(Exercise description) Please write out the text of the material again with "SEMINÁŘ ZDARMA" replaced by "WEBINÁŘ ZDARMA" and nothing else changed, leaving out the pictures.

(Input material)
======

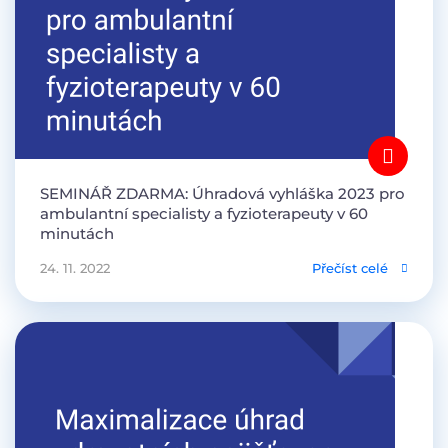
SEMINÁŘ ZDARMA: Úhradová vyhláška 2023 pro
ambulantní specialisty a fyzioterapeuty v 60
minutách
24. 11. 2022
Přečíst celé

======

(Written response)
WEBINÁŘ ZDARMA: Úhradová vyhláška 2023 pro
ambulantní specialisty a fyzioterapeuty v 60
minutách
24. 11. 2022
Přečíst celé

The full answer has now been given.